Hai Tide turned out to be a monster resort (well, in comparison to our little four-bungalow set-up at Dream Beach), with staff organising beach activities, groups of day-trippers rotating in and out on one-hour turnarounds, and certain-coloured sun lounges reserved for resort guests only. We snagged a table with a great view over the beach and scoured the menu for seafood. With not much of interest on offer, Adam ended up with pizza and I with paella. We asked for a taste of their wine by the glass, and promptly ordered a Bintang. I’m not sure why the restaurant is rated #3 on Lembongan on Tripadvisor. Maybe it’s the sheer number of people eating there and giving it a review. It was ok.
Afterward, Adam retreated to a hammock strung between two palm trees to read his book, while I went for a dip in the ‘non-hotel-guests-can-swim-here’ section of the pool, then reclined in a deck chair to take it all in.
On our return to Dream Beach, we happened upon a low tide, and the water the calmest we’d seen it all week. So we dropped our things on the sand and joined a throng splashing around in the pale blue waves for a time. It was already happy hour at the Sunset Bar on the top level of the Pandan Cafe overlooking the beach, so after a short dip, took ourselves home to shower and change, so we could get back to the bar for a sunset cocktail to toast our final night on Lembongan.
We weren’t all that enamored with our drinks there, so we left after one and headed to the Sandy Bay Beach Club, so I could try the BBQ’d Mahi Mahi I’d noticed on the menu during an earlier visitation. It was quite good, as was Adam’s BBQ’d chicken, and the sky turned on the most beautiful sunset we had seen all week.
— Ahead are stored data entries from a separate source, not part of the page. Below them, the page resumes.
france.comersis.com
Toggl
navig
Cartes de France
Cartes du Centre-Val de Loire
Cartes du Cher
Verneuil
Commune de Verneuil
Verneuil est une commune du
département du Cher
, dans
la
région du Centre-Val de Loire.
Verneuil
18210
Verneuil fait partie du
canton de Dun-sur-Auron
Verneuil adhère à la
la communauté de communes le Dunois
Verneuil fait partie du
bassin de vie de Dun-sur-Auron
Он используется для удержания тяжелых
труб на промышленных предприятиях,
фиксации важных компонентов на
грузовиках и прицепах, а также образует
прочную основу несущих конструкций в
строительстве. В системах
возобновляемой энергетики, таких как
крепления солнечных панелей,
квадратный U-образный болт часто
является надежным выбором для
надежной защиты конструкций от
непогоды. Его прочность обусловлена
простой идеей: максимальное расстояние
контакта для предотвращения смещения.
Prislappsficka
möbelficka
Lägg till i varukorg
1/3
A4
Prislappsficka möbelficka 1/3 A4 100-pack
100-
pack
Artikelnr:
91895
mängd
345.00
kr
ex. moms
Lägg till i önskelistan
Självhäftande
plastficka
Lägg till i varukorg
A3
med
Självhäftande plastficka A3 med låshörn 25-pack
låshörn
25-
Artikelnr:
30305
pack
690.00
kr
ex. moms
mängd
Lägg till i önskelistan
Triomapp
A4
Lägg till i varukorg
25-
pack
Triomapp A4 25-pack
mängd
On my trip to Bali ten years ago, I had been completely awed by the dramatically stunning sunsets; the sky filling with red, pink and orange as though someone had tipped a few tins of paint over and smeared it all about, the swirling riot of colour merging and morphing for what seemed like an hour or more. I had hoped for a repeat on next-door Lembongan, but had only seen glimpses of much more muted hues. Our final evening, as the sun sank over Bali, the sky filled with purple, pink, yellow and orange, and had everyone at the Sandy Bay Beach Club on their feet, standing transfixed, snapping photos and breathing it in.
Saturday 31 December
Up, swim, tea, breakfast, pack … I hate this part.
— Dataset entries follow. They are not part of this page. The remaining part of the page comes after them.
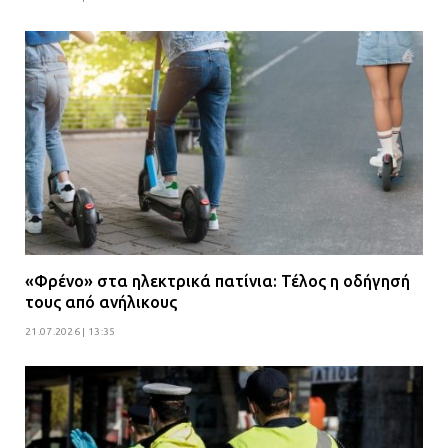
«Φρένο» στα ηλεκτρικά πατίνια: Τέλος η οδήγησή
τους από ανήλικους
21.07.2026 | 13:35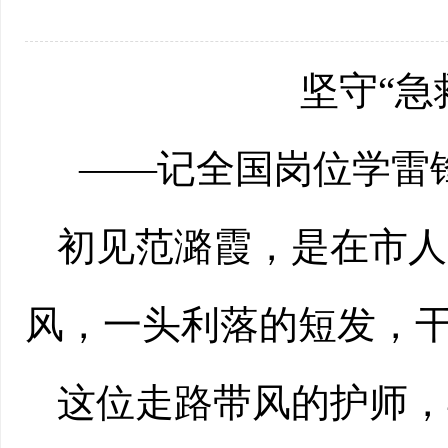
坚守“急
——记全国岗位学雷
初见范潞霞，是在市人
风，一头利落的短发，
这位走路带风的护师，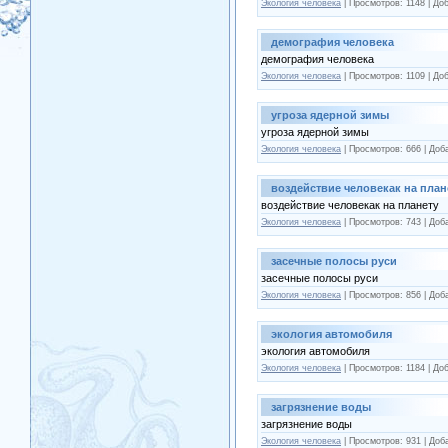
Экология человека
| Просмотров: 1148 | До
демография человека
демография человека
Экология человека
| Просмотров: 1109 | До
угроза ядерной зимы
угроза ядерной зимы
Экология человека
| Просмотров: 666 | Доб
воздействие человекак на план
воздействие человекак на планету
Экология человека
| Просмотров: 743 | Доб
засечные полосы руси
засечные полосы руси
Экология человека
| Просмотров: 856 | Доб
экология автомобиля
экология автомобиля
Экология человека
| Просмотров: 1184 | До
загрязнение воды
загрязнение воды
Экология человека
| Просмотров: 931 | Доб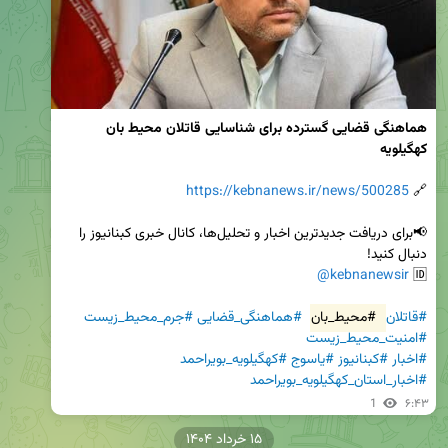
هماهنگی قضایی گسترده برای شناسایی قاتلان محيط بان 
کهگیلویه
https://kebnanews.ir/news/500285
🔗 
📢برای دریافت جدیدترین اخبار و تحلیل‌ها، کانال خبری کبنانیوز را 
@kebnanewsir
🆔 
#قاتلان
#محیط_بان
#هماهنگی_قضایی
#جرم_محیط_زیست
#امنیت_محیط_زیست
#اخبار
#کبنانیوز
#یاسوج
#کهگیلویه_بویراحمد
#اخبار_استان_کهگیلویه_بویراحمد
1
۶:۴۳
۱۵ خرداد ۱۴۰۴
After saying goodbye to the lovely boys who had looked after us so well at Water Blow, we climbed into the back of the Rocky Fast Cruise pick-up to start the trip home. We had one last Bintang with fresh lime at a beach bar, and before we knew it, we were speeding away from beautiful Lembongan.
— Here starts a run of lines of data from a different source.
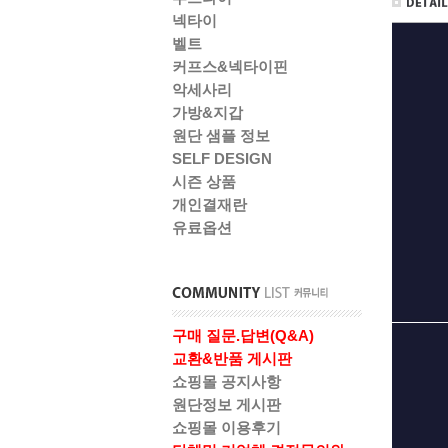
넥타이
벨트
커프스&넥타이핀
악세사리
가방&지갑
원단 샘플 정보
SELF DESIGN
시즌 상품
개인결재란
유료옵션
구매 질문.답변(Q&A)
교환&반품 게시판
쇼핑몰 공지사항
원단정보 게시판
쇼핑몰 이용후기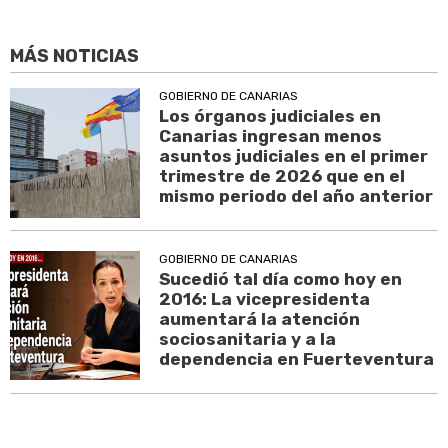
MÁS NOTICIAS
GOBIERNO DE CANARIAS
Los órganos judiciales en
Canarias ingresan menos
asuntos judiciales en el primer
trimestre de 2026 que en el
mismo periodo del año anterior
GOBIERNO DE CANARIAS
Sucedió tal día como hoy en
2016: La vicepresidenta
aumentará la atención
sociosanitaria y a la
dependencia en Fuerteventura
Travel teaches and reminds us about many things, including lots about expectations. It’s worth noting at this point that at the airport while waiting to board our flight, we had something to eat at Made’s Warung, an unassuming-looking eatery tucked away in the far reaches of the airport. Here we had the best food of our trip – the rendang the standout dish – reminding me that every moment of travel has the potential to surprise and delight us.